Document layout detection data
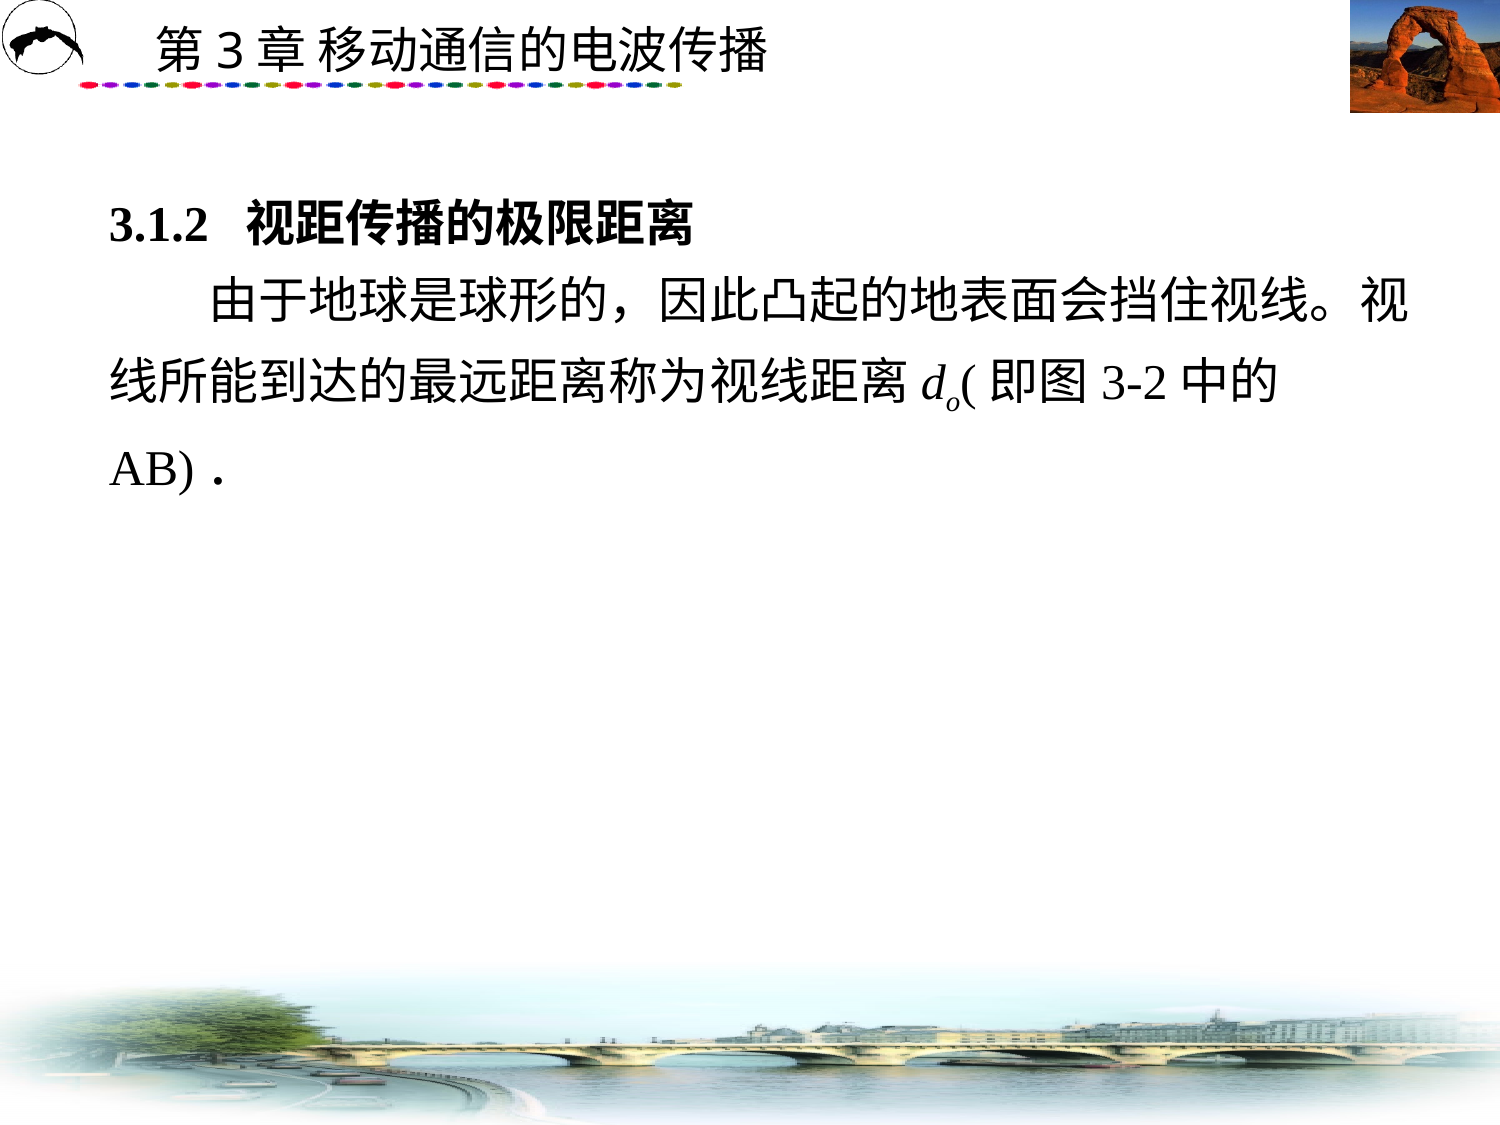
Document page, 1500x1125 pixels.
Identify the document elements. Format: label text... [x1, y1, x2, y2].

picture [0, 0, 100, 75]
picture [1350, 0, 1500, 113]
picture [74, 78, 691, 91]
picture [0, 962, 1500, 1125]
title 3.1.2 视距传播的极限距离 由于地球是球形的，因此凸起的地表面会挡住视线。视线所能到达的最远距离称为视线距离do(即图3-2中的AB)． [93, 87, 1426, 1013]
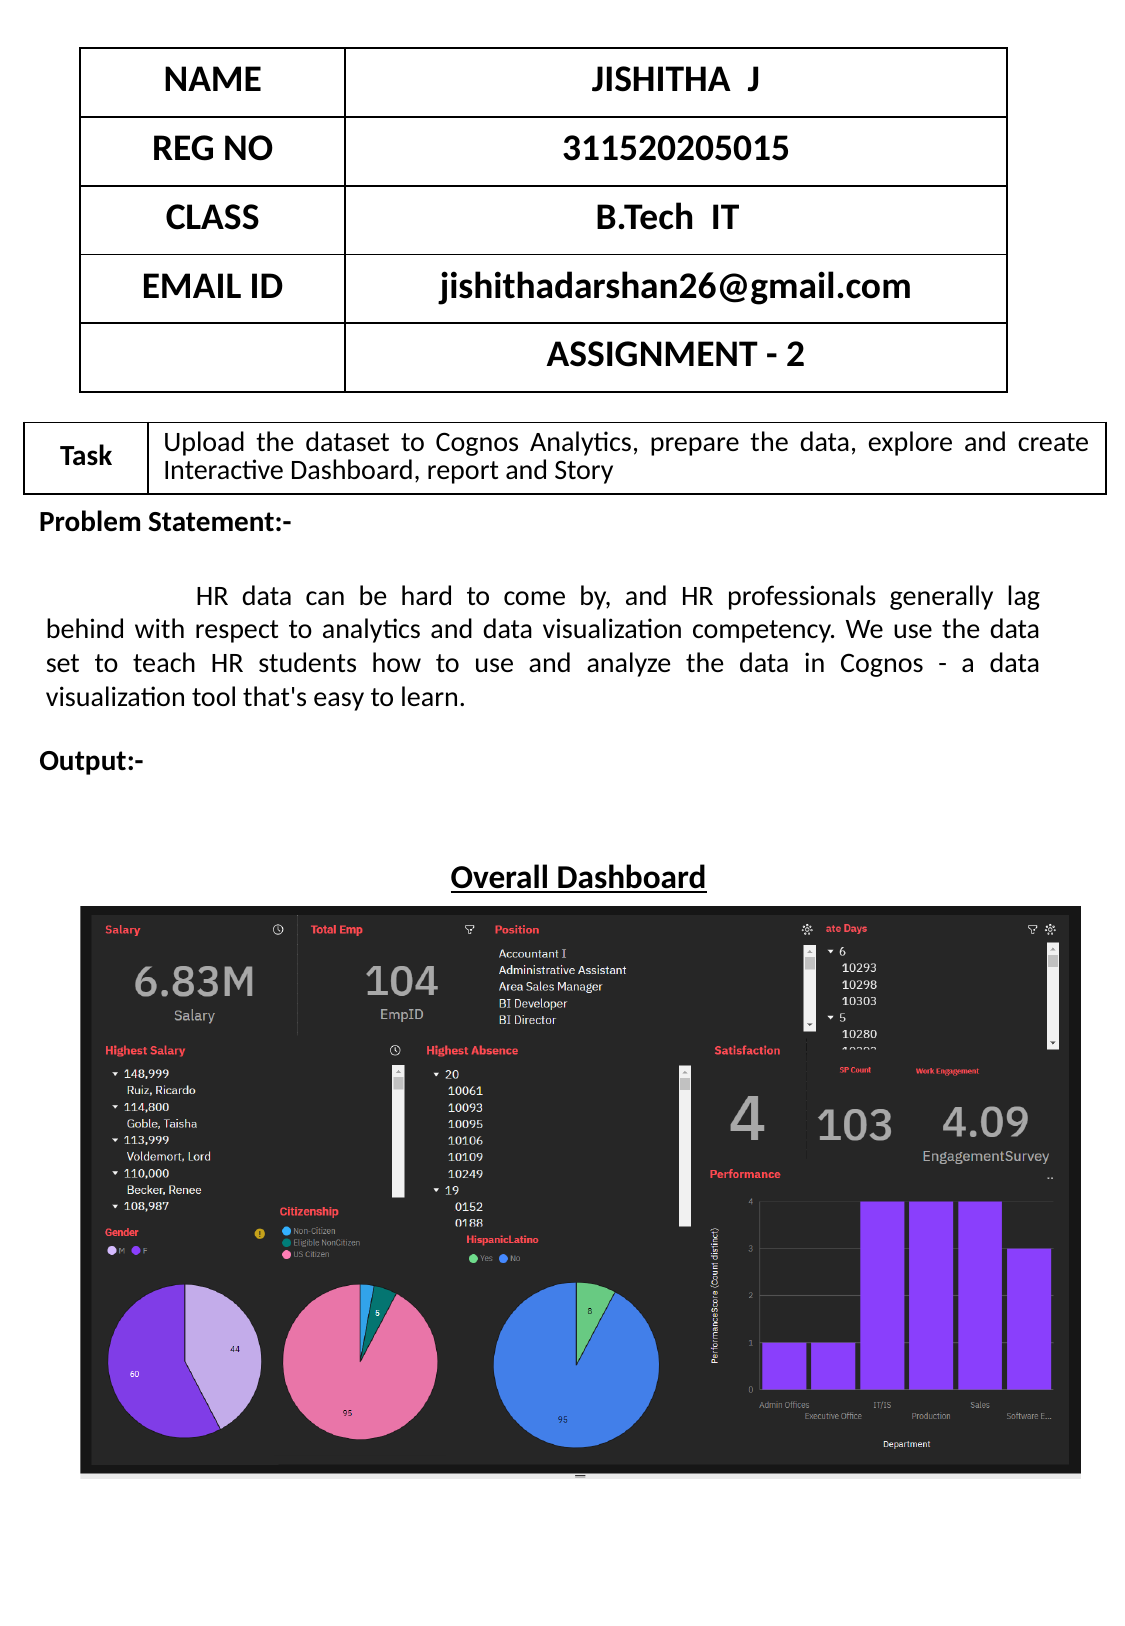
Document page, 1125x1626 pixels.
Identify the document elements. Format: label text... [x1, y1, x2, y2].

picture [80, 905, 1081, 1479]
table_header JISHITHA J [346, 49, 1006, 116]
table_cell ASSIGNMENT - 2 [346, 324, 1006, 391]
table_header Task [25, 423, 147, 493]
text_box HR data can be hard to come by, and HR professionals generally lag behind with respect to analytics and data visualization competency. We use the data set to teach HR students how to use and analyze the data in Cognos - a data visualization tool that's easy to learn. [31, 569, 1057, 720]
table_cell REG NO [81, 118, 344, 185]
table_cell [81, 324, 344, 391]
table_cell jishithadarshan26@gmail.com [346, 255, 1006, 322]
table_cell EMAIL ID [81, 255, 344, 322]
text_box Output:- [24, 733, 159, 784]
table_header Upload the dataset to Cognos Analytics, prepare the data, explore and create Interactive Dashboard, report and Story [149, 423, 1105, 493]
table_cell 311520205015 [346, 118, 1006, 185]
table_cell B.Tech IT [346, 187, 1006, 254]
table_header NAME [81, 49, 344, 116]
text_box Overall Dashboard [435, 847, 722, 903]
table_cell Problem Statement:- [24, 495, 1106, 554]
table_cell CLASS [81, 187, 344, 254]
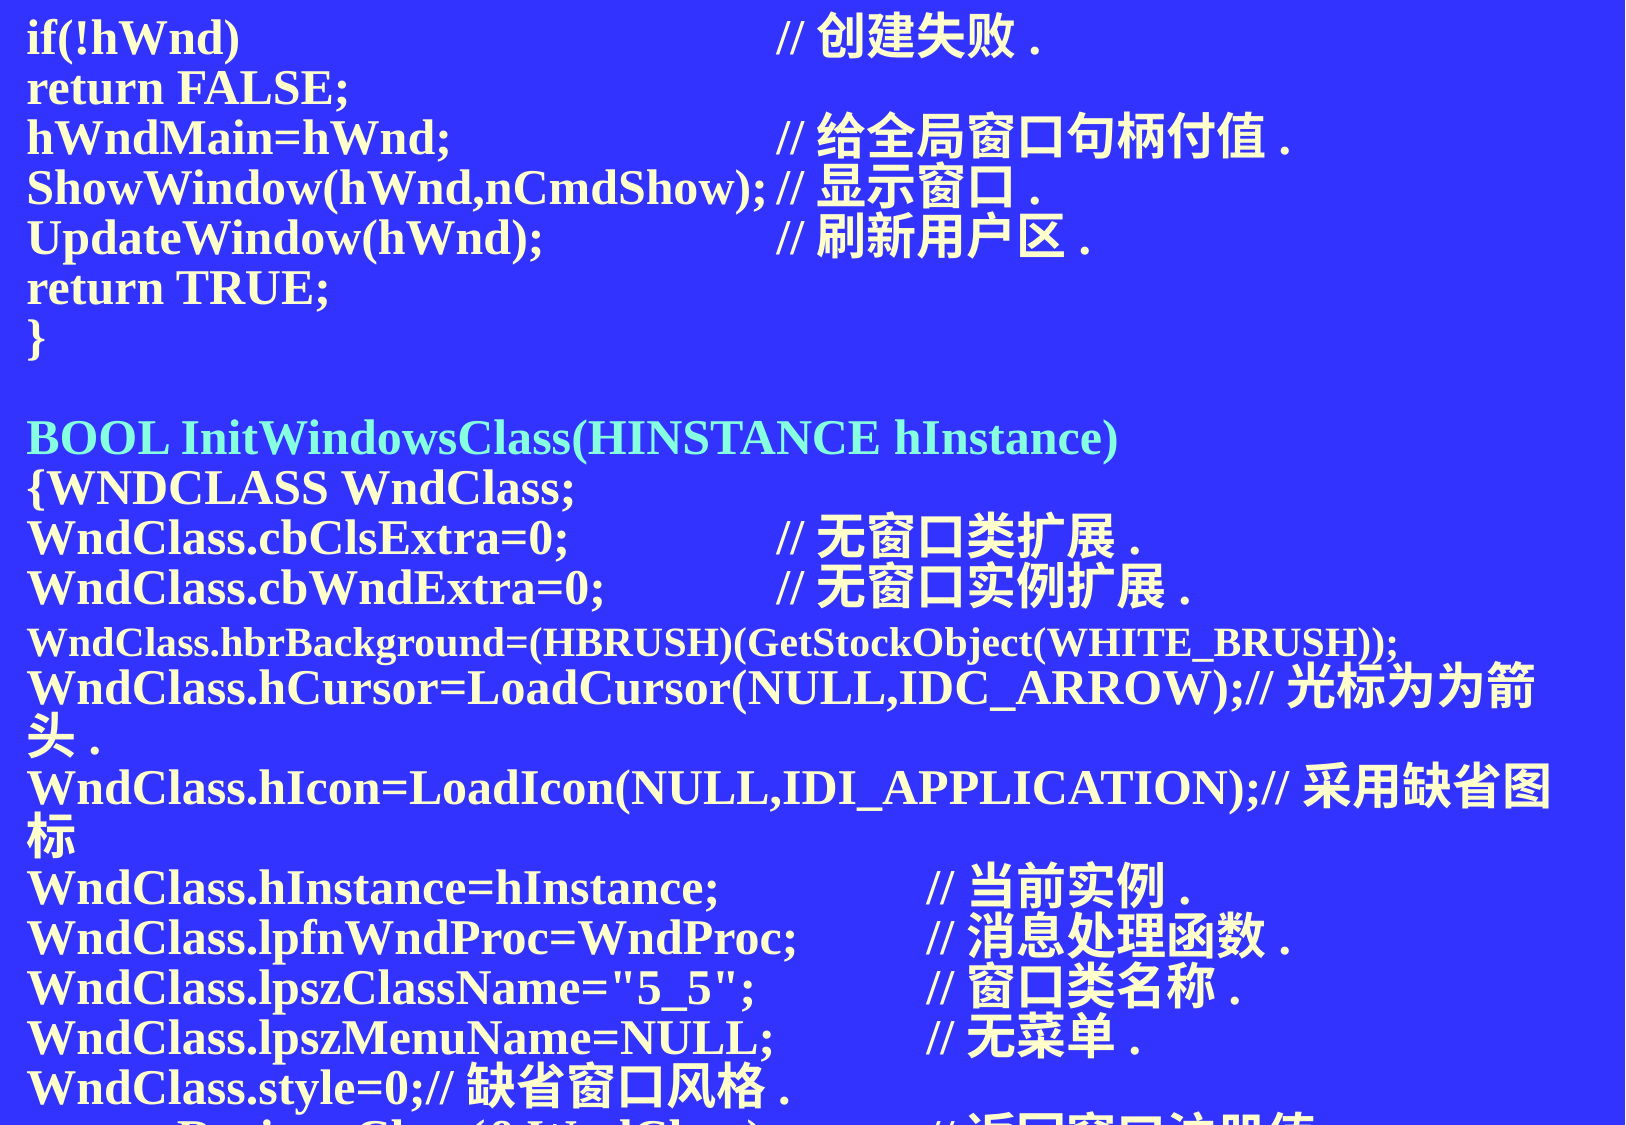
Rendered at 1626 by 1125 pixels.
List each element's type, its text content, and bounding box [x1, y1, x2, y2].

text_box if(!hWnd) //创建失败. return FALSE; hWndMain=hWnd; //给全局窗口句柄付值. ShowWindow(hWnd,nCmdShow); //显示窗口. UpdateWindow(hWnd); //刷新用户区. return TRUE; } BOOL InitWindowsClass(HINSTANCE hInstance) {WNDCLASS WndClass; WndClass.cbClsExtra=0; //无窗口类扩展. WndClass.cbWndExtra=0; //无窗口实例扩展. WndClass.hbrBackground=(HBRUSH)(GetStockObject(WHITE_BRUSH)); WndClass.hCursor=LoadCursor(NULL,IDC_ARROW);//光标为为箭头. WndClass.hIcon=LoadIcon(NULL,IDI_APPLICATION);//采用缺省图标 WndClass.hInstance=hInstance; //当前实例. WndClass.lpfnWndProc=WndProc; //消息处理函数. WndClass.lpszClassName="5_5"; //窗口类名称. WndClass.lpszMenuName=NULL; //无菜单. WndClass.style=0;//缺省窗口风格. return RegisterClass(&WndClass); //返回窗口注册值. } [11, 6, 1616, 1125]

ASSIGNMENT
Write out the records above exactly. Begin with the first line, end with the line holding "Document page, 1125x1626 pixels.", and drop the pictures.

SOLUTION
Document page, 1500x1125 pixels.
Identify the document elements. Format: label text... [x1, y1, x2, y2].

picture [0, 0, 100, 75]
picture [1350, 0, 1500, 113]
picture [74, 78, 691, 91]
picture [0, 962, 1500, 1125]
title 3.1.2 视距传播的极限距离 由于地球是球形的，因此凸起的地表面会挡住视线。视线所能到达的最远距离称为视线距离do(即图3-2中的AB)． [93, 87, 1426, 1013]
Document page, 1125x1626 pixels.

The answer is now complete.